Ce moment serait politique au sens antagoniste du mot : le moment proprement oppositif du mouvement anti-systémique, qui serait comme la cuirasse de ce dernier, ne se contenterait plus d’adresser à l’État, depuis l’extérieur des enceintes officiellement assignées au débat politique, des problèmes qui seraient dits politiques du seul fait que l’État-interlocuteur en serait protagoniste. Il investirait cet État de manière régulière (pas question de forêts colombiennes) pour le neutraliser depuis la cabine de pilotage même et le transformer, en même temps que la société-capital dont il est l’existence de l’unité conflictuelle, en puissance publique. Celle-ci manierait le monopole de la contrainte confisqué afin de desserrer l’étau dont l’État capitaliste en voie de démantèlement se servait pour broyer toute initiative productive résolument anti-salariale, orientée par l’autonomie commune dans la maîtrise de l’outil et la petite échelle des circuits de biens et services. Cette force politique destitutrice de politiques d’État de moins en moins légitimes serait capable d’administrer, en même temps que celui des États, le démantèlement progressif et sélectif du pharaonisme industriel dans une transition aux politiques communalistes restituées à une efflorescence jusque-là bridée.

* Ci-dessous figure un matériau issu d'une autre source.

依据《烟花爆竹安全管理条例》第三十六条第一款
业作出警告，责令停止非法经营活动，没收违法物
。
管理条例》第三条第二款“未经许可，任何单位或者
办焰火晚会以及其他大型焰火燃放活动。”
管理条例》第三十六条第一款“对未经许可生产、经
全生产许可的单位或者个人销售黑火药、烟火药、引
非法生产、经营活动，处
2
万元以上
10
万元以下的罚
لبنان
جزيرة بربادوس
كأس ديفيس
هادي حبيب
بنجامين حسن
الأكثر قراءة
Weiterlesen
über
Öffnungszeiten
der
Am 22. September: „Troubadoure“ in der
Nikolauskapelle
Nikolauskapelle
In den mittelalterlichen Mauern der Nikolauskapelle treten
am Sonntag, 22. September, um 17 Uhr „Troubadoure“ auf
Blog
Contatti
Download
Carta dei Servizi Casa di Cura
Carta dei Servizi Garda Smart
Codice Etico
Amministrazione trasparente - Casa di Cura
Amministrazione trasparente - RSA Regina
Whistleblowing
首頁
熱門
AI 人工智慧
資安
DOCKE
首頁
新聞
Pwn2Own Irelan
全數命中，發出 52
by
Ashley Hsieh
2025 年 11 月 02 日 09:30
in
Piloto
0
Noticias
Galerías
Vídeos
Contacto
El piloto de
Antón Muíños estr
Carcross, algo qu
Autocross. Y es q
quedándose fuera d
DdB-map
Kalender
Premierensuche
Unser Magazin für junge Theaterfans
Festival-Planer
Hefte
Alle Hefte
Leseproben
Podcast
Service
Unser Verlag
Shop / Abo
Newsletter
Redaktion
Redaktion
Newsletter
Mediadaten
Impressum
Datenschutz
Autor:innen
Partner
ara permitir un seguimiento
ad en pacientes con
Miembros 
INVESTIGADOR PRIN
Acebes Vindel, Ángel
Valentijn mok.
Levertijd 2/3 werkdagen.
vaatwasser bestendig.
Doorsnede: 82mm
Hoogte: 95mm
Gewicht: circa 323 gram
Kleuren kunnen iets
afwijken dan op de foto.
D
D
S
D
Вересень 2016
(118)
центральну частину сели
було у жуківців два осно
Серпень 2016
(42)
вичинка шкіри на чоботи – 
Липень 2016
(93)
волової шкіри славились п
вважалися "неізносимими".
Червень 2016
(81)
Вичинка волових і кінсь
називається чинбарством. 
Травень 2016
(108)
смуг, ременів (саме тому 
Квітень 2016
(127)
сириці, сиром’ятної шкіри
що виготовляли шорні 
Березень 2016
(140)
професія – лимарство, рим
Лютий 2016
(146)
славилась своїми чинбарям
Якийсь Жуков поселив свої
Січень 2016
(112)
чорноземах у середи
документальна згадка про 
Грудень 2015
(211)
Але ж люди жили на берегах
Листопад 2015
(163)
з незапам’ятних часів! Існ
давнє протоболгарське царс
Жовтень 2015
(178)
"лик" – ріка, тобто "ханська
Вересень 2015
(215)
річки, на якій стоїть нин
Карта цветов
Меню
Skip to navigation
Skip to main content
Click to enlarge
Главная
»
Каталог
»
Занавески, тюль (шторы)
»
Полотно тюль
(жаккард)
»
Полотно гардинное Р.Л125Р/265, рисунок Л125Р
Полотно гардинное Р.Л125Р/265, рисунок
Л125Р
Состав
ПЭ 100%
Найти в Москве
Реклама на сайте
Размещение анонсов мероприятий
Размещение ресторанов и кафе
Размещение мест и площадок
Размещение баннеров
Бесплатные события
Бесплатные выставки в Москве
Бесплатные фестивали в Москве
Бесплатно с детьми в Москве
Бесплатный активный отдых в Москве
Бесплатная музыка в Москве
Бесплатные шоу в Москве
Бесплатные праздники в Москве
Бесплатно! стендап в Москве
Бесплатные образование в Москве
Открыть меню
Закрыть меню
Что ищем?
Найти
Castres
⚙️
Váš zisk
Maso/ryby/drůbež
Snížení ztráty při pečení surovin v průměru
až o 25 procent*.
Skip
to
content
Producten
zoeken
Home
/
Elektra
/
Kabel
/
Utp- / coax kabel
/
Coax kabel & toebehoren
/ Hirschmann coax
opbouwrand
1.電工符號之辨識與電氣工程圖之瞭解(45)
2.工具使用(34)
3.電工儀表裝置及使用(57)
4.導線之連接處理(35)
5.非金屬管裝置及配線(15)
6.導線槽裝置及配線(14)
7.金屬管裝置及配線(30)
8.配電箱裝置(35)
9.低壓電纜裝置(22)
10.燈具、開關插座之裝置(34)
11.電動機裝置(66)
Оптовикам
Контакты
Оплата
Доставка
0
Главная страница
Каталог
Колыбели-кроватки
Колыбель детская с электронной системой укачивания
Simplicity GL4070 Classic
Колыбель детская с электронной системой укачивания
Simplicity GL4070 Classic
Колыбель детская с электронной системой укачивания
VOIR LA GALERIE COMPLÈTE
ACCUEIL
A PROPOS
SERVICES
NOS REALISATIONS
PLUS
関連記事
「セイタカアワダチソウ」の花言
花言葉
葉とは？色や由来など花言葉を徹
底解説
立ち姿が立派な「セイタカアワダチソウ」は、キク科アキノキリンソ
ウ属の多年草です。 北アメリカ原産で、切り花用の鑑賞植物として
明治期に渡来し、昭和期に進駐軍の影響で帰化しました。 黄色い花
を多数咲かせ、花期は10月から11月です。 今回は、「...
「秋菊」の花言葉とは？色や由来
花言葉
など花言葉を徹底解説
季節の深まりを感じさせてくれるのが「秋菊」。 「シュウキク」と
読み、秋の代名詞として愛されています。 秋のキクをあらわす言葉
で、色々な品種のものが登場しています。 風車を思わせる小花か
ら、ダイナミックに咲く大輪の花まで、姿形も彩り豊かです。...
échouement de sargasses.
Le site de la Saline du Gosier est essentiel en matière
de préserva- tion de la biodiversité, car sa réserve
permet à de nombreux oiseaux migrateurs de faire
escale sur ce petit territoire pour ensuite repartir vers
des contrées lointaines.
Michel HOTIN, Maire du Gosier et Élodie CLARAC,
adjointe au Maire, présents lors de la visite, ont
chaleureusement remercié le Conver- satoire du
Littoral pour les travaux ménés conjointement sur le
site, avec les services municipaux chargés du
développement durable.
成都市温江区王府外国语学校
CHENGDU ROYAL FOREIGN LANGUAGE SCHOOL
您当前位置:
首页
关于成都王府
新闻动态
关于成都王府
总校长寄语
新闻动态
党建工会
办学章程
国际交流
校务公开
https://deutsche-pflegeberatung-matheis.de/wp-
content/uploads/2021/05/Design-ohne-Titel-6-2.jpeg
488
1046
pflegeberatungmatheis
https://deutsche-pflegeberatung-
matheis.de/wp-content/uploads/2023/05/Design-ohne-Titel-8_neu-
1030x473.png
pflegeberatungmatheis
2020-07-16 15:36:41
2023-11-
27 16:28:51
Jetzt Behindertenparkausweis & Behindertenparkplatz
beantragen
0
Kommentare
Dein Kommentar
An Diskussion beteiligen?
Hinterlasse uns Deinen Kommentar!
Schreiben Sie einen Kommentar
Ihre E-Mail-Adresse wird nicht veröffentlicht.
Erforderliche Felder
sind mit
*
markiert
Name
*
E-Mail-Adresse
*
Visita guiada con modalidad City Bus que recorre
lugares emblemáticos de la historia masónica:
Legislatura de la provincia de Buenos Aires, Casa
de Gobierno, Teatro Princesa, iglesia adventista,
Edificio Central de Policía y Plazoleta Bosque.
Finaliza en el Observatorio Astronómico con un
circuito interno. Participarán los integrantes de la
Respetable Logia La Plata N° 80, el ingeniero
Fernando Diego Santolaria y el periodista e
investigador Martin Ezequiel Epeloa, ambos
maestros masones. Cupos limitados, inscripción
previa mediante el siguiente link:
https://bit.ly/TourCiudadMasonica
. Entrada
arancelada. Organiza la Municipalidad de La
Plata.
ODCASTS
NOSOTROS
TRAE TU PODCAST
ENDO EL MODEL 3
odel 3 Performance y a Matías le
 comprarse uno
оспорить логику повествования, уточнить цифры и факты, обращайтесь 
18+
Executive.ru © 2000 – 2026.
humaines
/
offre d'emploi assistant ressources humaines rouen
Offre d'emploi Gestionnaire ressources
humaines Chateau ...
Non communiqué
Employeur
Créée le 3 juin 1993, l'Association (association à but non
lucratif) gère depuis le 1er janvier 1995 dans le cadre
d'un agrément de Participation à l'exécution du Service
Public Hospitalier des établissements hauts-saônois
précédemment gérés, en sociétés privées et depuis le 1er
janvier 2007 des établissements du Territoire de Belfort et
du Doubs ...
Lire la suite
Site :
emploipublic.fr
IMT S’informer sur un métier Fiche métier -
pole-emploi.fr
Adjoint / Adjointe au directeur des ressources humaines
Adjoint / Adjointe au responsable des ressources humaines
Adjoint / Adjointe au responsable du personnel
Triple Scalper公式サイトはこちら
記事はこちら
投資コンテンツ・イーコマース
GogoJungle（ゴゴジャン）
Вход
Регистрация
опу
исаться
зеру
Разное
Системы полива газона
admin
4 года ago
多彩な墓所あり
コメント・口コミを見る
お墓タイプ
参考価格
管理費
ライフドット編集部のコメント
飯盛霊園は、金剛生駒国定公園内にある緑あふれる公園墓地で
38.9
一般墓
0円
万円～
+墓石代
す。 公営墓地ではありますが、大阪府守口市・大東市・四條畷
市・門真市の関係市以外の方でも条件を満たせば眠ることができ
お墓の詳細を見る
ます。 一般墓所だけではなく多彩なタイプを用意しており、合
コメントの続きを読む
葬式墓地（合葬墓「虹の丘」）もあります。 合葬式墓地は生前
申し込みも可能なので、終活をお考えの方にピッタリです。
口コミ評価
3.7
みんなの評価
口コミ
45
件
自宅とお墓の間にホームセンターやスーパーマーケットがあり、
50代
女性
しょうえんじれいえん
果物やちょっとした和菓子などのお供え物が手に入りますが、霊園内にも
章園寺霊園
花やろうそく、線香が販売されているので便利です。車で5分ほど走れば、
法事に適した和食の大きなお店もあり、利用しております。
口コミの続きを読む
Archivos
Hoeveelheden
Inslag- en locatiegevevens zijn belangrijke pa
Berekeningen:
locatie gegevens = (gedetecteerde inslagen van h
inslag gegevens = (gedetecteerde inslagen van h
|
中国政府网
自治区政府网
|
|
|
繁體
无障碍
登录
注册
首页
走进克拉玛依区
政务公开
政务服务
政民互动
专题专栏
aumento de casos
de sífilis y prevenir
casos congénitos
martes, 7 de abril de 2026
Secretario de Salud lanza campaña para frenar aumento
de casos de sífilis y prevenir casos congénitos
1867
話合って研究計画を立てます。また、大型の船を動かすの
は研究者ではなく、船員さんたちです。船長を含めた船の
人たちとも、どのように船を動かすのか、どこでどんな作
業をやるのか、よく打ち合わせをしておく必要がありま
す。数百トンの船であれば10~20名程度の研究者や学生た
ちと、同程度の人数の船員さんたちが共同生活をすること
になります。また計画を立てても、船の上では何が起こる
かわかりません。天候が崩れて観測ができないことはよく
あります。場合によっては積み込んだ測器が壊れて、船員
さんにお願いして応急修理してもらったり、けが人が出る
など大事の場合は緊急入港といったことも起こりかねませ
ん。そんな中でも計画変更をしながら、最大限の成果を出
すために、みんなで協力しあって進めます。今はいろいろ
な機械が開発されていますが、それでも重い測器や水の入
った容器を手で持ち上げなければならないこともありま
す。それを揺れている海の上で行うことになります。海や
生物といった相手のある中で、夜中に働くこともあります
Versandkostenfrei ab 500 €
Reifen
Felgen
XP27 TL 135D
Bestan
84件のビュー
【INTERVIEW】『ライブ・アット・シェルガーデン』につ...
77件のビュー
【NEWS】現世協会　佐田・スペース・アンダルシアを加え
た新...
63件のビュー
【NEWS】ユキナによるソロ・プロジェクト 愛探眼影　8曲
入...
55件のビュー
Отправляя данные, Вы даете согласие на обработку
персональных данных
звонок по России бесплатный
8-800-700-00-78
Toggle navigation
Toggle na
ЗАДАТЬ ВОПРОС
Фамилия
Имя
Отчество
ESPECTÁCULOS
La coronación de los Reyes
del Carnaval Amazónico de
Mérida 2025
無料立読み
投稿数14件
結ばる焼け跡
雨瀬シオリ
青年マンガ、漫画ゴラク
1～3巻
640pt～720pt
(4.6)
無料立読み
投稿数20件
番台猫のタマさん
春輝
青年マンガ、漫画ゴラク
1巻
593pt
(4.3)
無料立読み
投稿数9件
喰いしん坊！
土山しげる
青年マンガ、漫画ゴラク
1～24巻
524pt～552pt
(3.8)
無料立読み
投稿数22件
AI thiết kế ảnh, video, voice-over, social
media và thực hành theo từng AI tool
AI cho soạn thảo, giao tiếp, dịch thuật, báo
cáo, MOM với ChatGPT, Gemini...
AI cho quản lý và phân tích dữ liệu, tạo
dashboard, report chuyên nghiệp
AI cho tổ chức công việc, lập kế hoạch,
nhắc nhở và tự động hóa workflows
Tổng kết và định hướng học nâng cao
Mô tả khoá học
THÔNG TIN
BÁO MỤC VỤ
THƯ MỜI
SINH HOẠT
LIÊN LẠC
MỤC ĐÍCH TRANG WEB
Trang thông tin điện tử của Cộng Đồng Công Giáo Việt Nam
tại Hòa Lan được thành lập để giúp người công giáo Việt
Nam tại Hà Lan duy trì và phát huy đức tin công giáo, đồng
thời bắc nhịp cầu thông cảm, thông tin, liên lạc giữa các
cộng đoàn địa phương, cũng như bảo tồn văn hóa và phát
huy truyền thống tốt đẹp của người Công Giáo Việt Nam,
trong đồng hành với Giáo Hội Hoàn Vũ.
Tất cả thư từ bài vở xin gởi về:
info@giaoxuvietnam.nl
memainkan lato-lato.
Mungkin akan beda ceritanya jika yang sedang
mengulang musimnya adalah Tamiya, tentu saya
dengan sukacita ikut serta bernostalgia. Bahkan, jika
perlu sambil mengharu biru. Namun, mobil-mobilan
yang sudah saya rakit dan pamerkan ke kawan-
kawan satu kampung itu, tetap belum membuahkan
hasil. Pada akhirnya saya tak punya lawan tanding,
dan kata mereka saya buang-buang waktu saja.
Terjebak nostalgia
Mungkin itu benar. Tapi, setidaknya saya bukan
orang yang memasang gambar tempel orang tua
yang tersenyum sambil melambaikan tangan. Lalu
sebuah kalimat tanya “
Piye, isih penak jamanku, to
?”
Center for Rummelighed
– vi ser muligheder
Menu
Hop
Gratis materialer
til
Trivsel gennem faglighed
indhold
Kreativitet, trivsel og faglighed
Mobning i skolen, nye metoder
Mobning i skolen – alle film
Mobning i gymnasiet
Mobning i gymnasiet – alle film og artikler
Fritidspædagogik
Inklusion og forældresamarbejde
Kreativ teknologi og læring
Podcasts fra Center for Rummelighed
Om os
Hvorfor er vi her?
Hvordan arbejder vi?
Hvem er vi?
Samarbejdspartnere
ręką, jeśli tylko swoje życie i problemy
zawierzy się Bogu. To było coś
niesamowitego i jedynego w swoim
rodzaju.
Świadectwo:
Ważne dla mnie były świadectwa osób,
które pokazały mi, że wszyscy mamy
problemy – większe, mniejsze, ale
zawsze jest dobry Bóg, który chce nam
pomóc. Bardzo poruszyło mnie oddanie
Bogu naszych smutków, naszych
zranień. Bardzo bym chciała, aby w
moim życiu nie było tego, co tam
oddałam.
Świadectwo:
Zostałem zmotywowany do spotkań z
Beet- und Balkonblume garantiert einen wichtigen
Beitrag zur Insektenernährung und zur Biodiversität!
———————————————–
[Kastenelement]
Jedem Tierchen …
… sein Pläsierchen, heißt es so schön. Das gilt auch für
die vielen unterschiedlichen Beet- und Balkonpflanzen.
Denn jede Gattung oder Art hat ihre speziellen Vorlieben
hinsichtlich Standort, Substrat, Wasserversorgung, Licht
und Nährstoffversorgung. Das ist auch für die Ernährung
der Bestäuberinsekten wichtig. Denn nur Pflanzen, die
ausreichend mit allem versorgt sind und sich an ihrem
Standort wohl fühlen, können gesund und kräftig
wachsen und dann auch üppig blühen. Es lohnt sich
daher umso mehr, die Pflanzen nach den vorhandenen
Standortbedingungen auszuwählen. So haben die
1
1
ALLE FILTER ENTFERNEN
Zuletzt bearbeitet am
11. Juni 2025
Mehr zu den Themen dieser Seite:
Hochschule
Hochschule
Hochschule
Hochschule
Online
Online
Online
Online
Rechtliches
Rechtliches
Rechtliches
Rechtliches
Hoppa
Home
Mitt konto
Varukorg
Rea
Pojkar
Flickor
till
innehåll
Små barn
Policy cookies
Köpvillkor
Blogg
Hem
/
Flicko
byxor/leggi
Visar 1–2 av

Une telle organisation politique au service de la révolution ‘écouméniste’ (révolution de l’habiter) – il s’agit de piloter l’atterrissage, la ‘reterrestration’ de l’espèce humaine et des ses espèces domestiquées et élevées le plus souvent hors sol elles aussi -, assurément d’un genre nouveau, sera une organisation d’impermanents implantés partout, y compris en métropole. Mais son orientation inverse la prépondérance moderne de l’urbain sur le rural, qui devient locomotive. Elle aura donc pour objet de parcourir à rebours le sentier très peu lumineux de l’industrialisation, en front d’un mouvement qui, jusque-là sans enveloppe politique, affrontait l’État pour ainsi dire de dos. En réalité, à la guerre jamais déclarée du capital ordinaire répond une guérilla tout aussi discrète menée délibérément à front renversé mais dont le dos s’ouvrirait enfin d’un œil qui ne se ferme jamais, l’organisation en question, et dont la permanence ne tient qu’à celle de l’adhésion de ses membres à la présente charte, augmentée d’un programme générique que nous proposerons aux déclinaisons nationales et de façon générale à l’amendement par des cercles de plus en plus larges qui sauront l’étoffer et affiner de leurs innombrables et indispensables contre-expertises. Ce programme s’axera autour des trois piliers de la re-ruralisation de l’habitat comme de la production, de la requalification ouvrière de la force de travail (au sens du ré-outillage de cette dernière au détriment de l’esclavage prolétarien vis-à-vis de la machine) et de la dénatalité. Sera donc membre quiconque adhérera – à la charte et au programme. Ni sélection ni comité ni permanents ni secrétariat, mais mutuelle des luttes. En même temps qu’elle est l’organe politique du mouvement, sa capacité à investir les États au moment voulu, cette mutuelle ‘vertueuse’ veut rompre, pour les luttes partielles, la ‘fortune’, c’est-à-dire l’aléatoire de leur convergence, et cimenter leur solidarité en proclamant pour tout adhérent de la présente plateforme l’engagement de principe à courir à la rescousse chaque fois que le drapeau de la charte et du programme en sera levé. Une sorte de IWW du XXIe siècle.